Source material
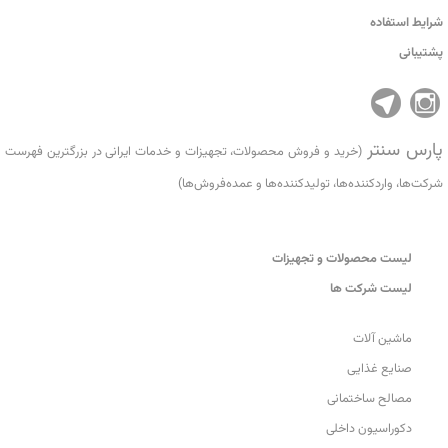
شرایط استفاده
پشتیبانی
پارس سنتر
(خرید و فروش محصولات، تجهیزات و خدمات ایرانی در بزرگترین فهرست
شرکت‌ها، واردکننده‌ها، تولید‌کننده‌ها و عمده‌فروش‌ها)
لیست محصولات و تجهیزات
لیست شرکت ها
ماشین آلات
صنایع غذایی
مصالح ساختمانی
دکوراسیون داخلی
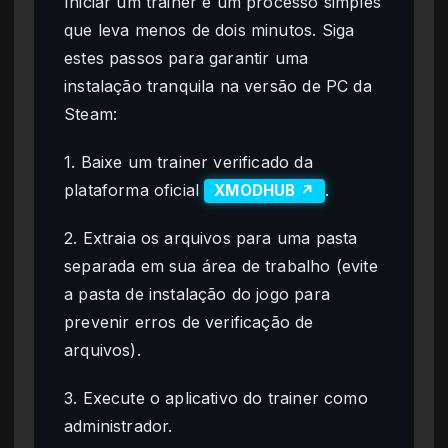
Iniciar um trainer é um processo simples
que leva menos de dois minutos. Siga
estes passos para garantir uma
instalação tranquila na versão de PC da
Steam:
1. Baixe um trainer verificado da
plataforma oficial
.
XMODHUB ↗
2. Extraia os arquivos para uma pasta
separada em sua área de trabalho (evite
a pasta de instalação do jogo para
prevenir erros de verificação de
arquivos).
3. Execute o aplicativo do trainer como
administrador.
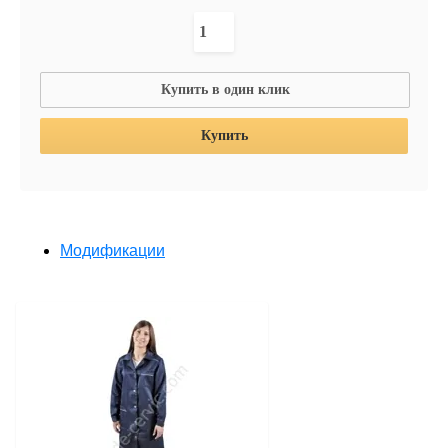
Купить в один клик
Купить
Модификации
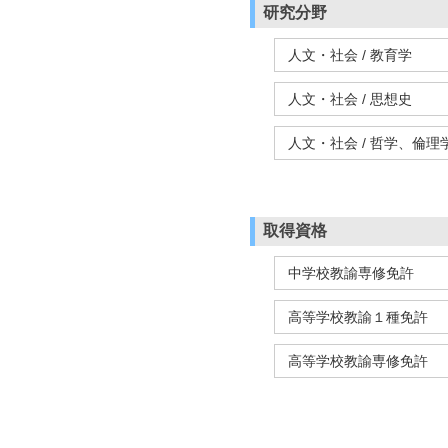
研究分野
人文・社会 / 教育学
人文・社会 / 思想史
人文・社会 / 哲学、倫理
取得資格
中学校教諭専修免許
高等学校教諭１種免許
高等学校教諭専修免許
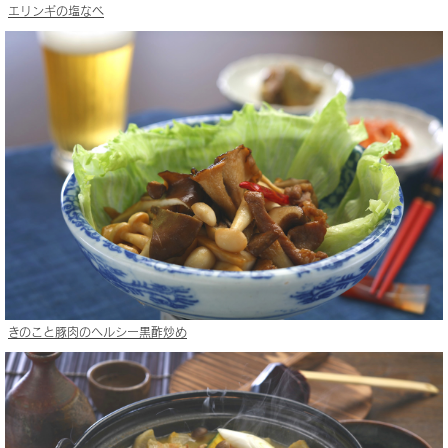
エリンギの塩なべ
きのこと豚肉のヘルシー黒酢炒め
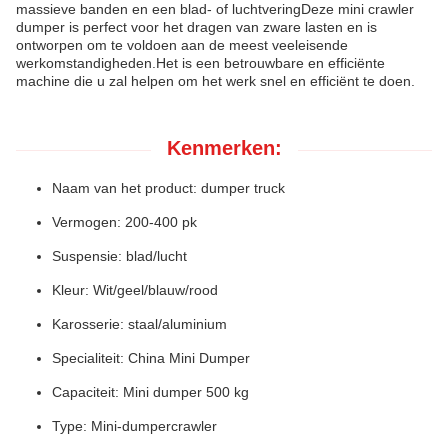
massieve banden en een blad- of luchtveringDeze mini crawler
dumper is perfect voor het dragen van zware lasten en is
ontworpen om te voldoen aan de meest veeleisende
werkomstandigheden.Het is een betrouwbare en efficiënte
machine die u zal helpen om het werk snel en efficiënt te doen.
Kenmerken:
Naam van het product: dumper truck
Vermogen: 200-400 pk
Suspensie: blad/lucht
Kleur: Wit/geel/blauw/rood
Karosserie: staal/aluminium
Specialiteit: China Mini Dumper
Capaciteit: Mini dumper 500 kg
Type: Mini-dumpercrawler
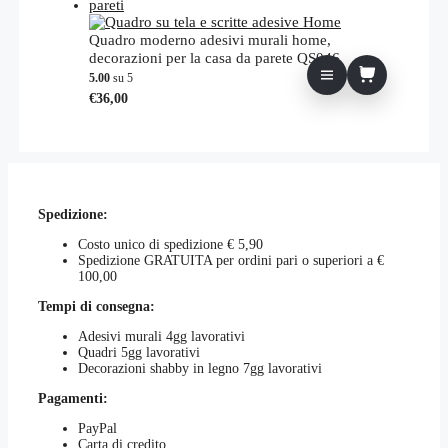
Quadro moderno adesivi murali home,
decorazioni per la casa da parete QS046
5.00
su 5
€
36,00
Spedizione:
Costo unico di spedizione € 5,90
Spedizione GRATUITA per ordini pari o superiori a €
100,00
Tempi di consegna:
Adesivi murali 4gg lavorativi
Quadri 5gg lavorativi
Decorazioni shabby in legno 7gg lavorativi
Pagamenti:
PayPal
Carta di credito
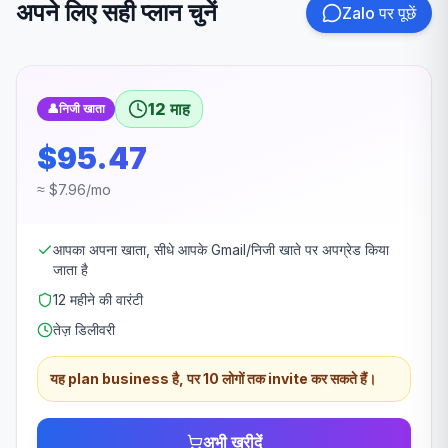
अपने लिए सही प्लान चुनें
Zalo पर पूछें
12 माह
👤
निजी खाता
$95.47
≈ $7.96/mo
आपका अपना खाता, सीधे आपके Gmail/निजी खाते पर अपग्रेड किया
जाता है
12 महीने की वारंटी
तेज़ डिलीवरी
यह plan business है, पर 10 लोगों तक invite कर सकते हैं।
अभी खरीदें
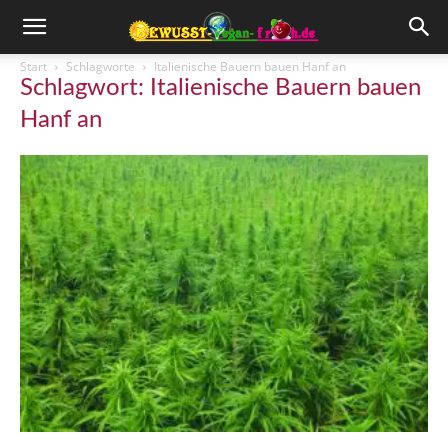
Start
Schlagworte
Italienische Bauern bauen Hanf an
Schlagwort: Italienische Bauern bauen
Hanf an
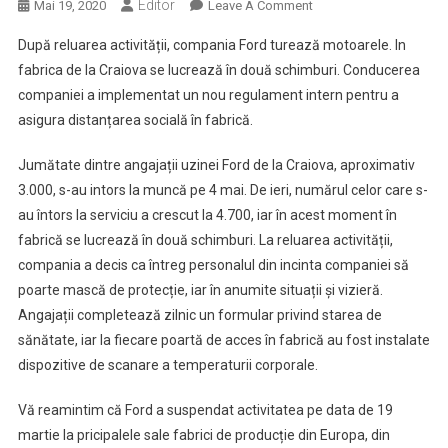
Editor
On
Mai 19, 2020
Leave A Comment
Fabrica
După reluarea activității, compania Ford turează motoarele. In
Ford,
fabrica de la Craiova se lucrează în două schimburi. Conducerea
Craiova.
companiei a implementat un nou regulament intern pentru a
Angajații
asigura distanțarea socială în fabrică.
Lucrează
În
Jumătate dintre angajații uzinei Ford de la Craiova, aproximativ
Două
Schimburi,
3.000, s-au intors la muncă pe 4 mai. De ieri, numărul celor care s-
Cu
au întors la serviciu a crescut la 4.700, iar în acest moment în
Extra-
fabrică se lucrează în două schimburi. La reluarea activității,
Protecție
compania a decis ca întreg personalul din incinta companiei să
poarte mască de protecție, iar în anumite situații și vizieră.
Angajații completează zilnic un formular privind starea de
sănătate, iar la fiecare poartă de acces în fabrică au fost instalate
dispozitive de scanare a temperaturii corporale.
Vă reamintim că Ford a suspendat activitatea pe data de 19
martie la pricipalele sale fabrici de producție din Europa, din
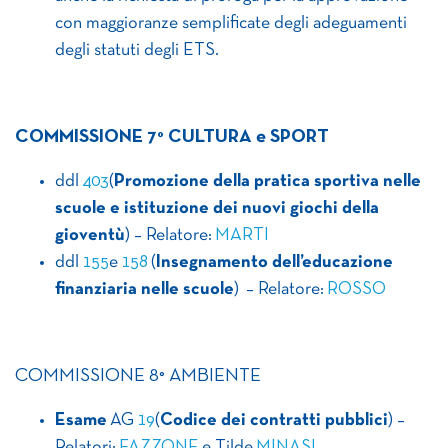
con maggioranze semplificate degli adeguamenti
degli statuti degli ETS.
COMMISSIONE 7° CULTURA e SPORT
ddl
403
(
Promozione della pratica sportiva nelle
scuole e istituzione dei nuovi giochi della
gioventù
) – Relatore:
MARTI
ddl
155
e
158
(
Insegnamento dell’educazione
finanziaria nelle scuole
) – Relatore:
ROSSO
COMMISSIONE 8° AMBIENTE
Esame
AG
19
(
Codice dei contratti pubblici
) –
Relatori:
FAZZONE
e Tilde
MINASI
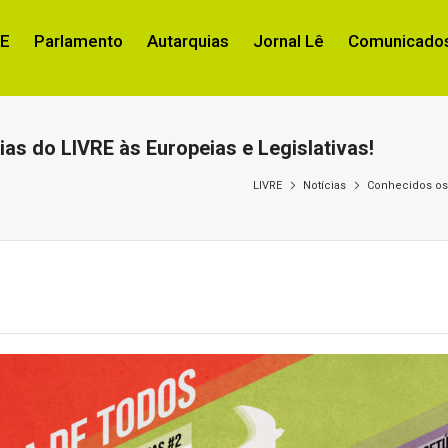
RE
Parlamento
Autarquias
Jornal Lê
Comunicados
as do LIVRE às Europeias e Legislativas!
LIVRE
Notícias
Conhecidos os 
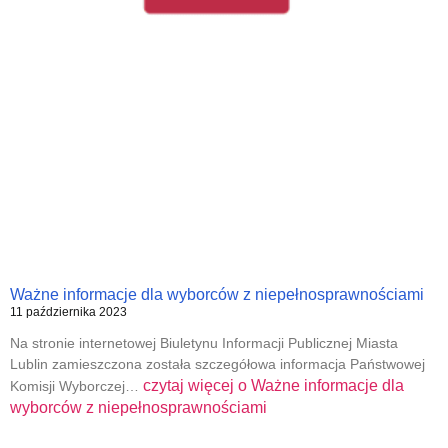
Ważne informacje dla wyborców z niepełnosprawnościami
11 października 2023
Na stronie internetowej Biuletynu Informacji Publicznej Miasta
Lublin zamieszczona została szczegółowa informacja Państwowej
czytaj więcej o
Ważne informacje dla
Komisji Wyborczej…
wyborców z niepełnosprawnościami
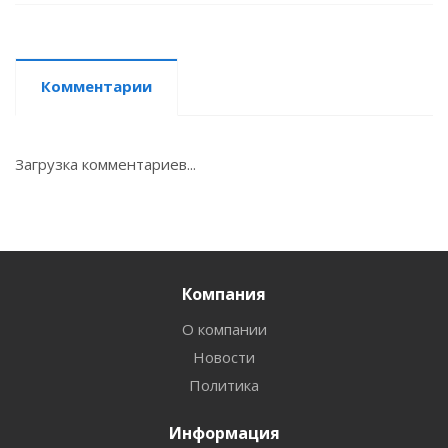
Комментарии
Загрузка комментариев...
Компания
О компании
Новости
Политика
Информация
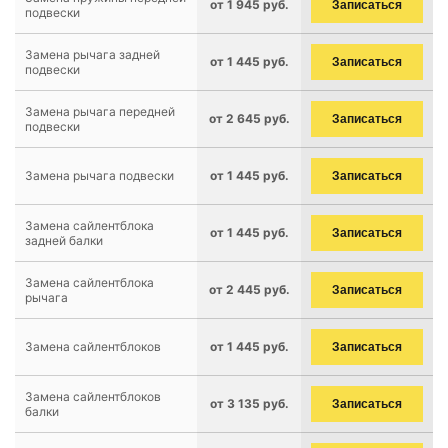
от 1 945 руб.
Записаться
подвески
Замена рычага задней
от 1 445 руб.
Записаться
подвески
Замена рычага передней
от 2 645 руб.
Записаться
подвески
Замена рычага подвески
от 1 445 руб.
Записаться
Замена сайлентблока
от 1 445 руб.
Записаться
задней балки
Замена сайлентблока
от 2 445 руб.
Записаться
рычага
Замена сайлентблоков
от 1 445 руб.
Записаться
Замена сайлентблоков
от 3 135 руб.
Записаться
балки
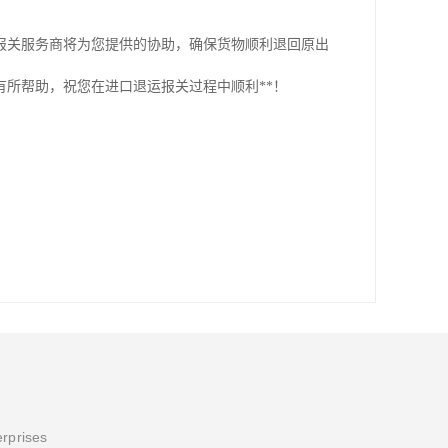
报关服务商将为您提供的协助，确保货物顺利退回原出
所帮助，祝您在进口退运报关过程中顺利**！
erprises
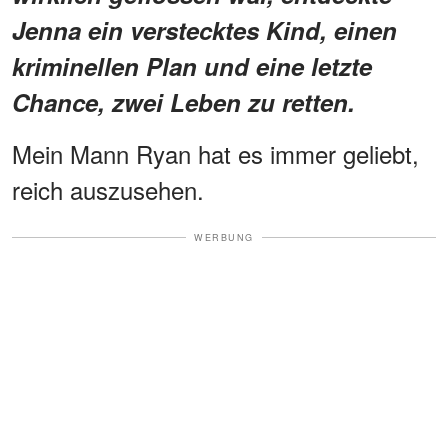
Jenna ein verstecktes Kind, einen
kriminellen Plan und eine letzte
Chance, zwei Leben zu retten.
Mein Mann Ryan hat es immer geliebt,
reich auszusehen.
WERBUNG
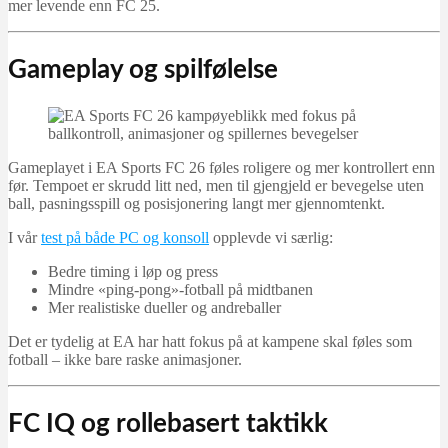
mer levende enn FC 25.
Gameplay og spilfølelse
Gameplayet i EA Sports FC 26 føles roligere og mer kontrollert enn
før. Tempoet er skrudd litt ned, men til gjengjeld er bevegelse uten
ball, pasningsspill og posisjonering langt mer gjennomtenkt.
I vår
test på både PC og konsoll
opplevde vi særlig:
Bedre timing i løp og press
Mindre «ping-pong»-fotball på midtbanen
Mer realistiske dueller og andreballer
Det er tydelig at EA har hatt fokus på at kampene skal føles som
fotball – ikke bare raske animasjoner.
FC IQ og rollebasert taktikk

Exercise description
Repeat word for word the lines above, from the first entry through the line containing "Quadri 5gg lavorativi", with both ends kept and the pictures dropped.

Solution to the problem
شرایط استفاده
پشتیبانی
پارس سنتر
(خرید و فروش محصولات، تجهیزات و خدمات ایرانی در بزرگترین فهرست
شرکت‌ها، واردکننده‌ها، تولید‌کننده‌ها و عمده‌فروش‌ها)
لیست محصولات و تجهیزات
لیست شرکت ها
ماشین آلات
صنایع غذایی
مصالح ساختمانی
دکوراسیون داخلی
Iniciar um trainer é um processo simples
que leva menos de dois minutos. Siga
estes passos para garantir uma
instalação tranquila na versão de PC da
Steam:
1. Baixe um trainer verificado da
plataforma oficial
.
XMODHUB ↗
2. Extraia os arquivos para uma pasta
separada em sua área de trabalho (evite
a pasta de instalação do jogo para
prevenir erros de verificação de
arquivos).
3. Execute o aplicativo do trainer como
administrador.
Купить в один клик
Купить
Модификации
研究分野
人文・社会 / 教育学
人文・社会 / 思想史
人文・社会 / 哲学、倫理
取得資格
中学校教諭専修免許
高等学校教諭１種免許
高等学校教諭専修免許
エリンギの塩なべ
きのこと豚肉のヘルシー黒酢炒め
massieve banden en een blad- of luchtveringDeze mini crawler
dumper is perfect voor het dragen van zware lasten en is
ontworpen om te voldoen aan de meest veeleisende
werkomstandigheden.Het is een betrouwbare en efficiënte
machine die u zal helpen om het werk snel en efficiënt te doen.
Kenmerken:
Naam van het product: dumper truck
Vermogen: 200-400 pk
Suspensie: blad/lucht
Kleur: Wit/geel/blauw/rood
Karosserie: staal/aluminium
Specialiteit: China Mini Dumper
Capaciteit: Mini dumper 500 kg
Type: Mini-dumpercrawler
Quadro moderno adesivi murali home,
decorazioni per la casa da parete QS046
5.00
su 5
€
36,00
Spedizione:
Costo unico di spedizione € 5,90
Spedizione GRATUITA per ordini pari o superiori a €
100,00
Tempi di consegna:
Adesivi murali 4gg lavorativi
Quadri 5gg lavorativi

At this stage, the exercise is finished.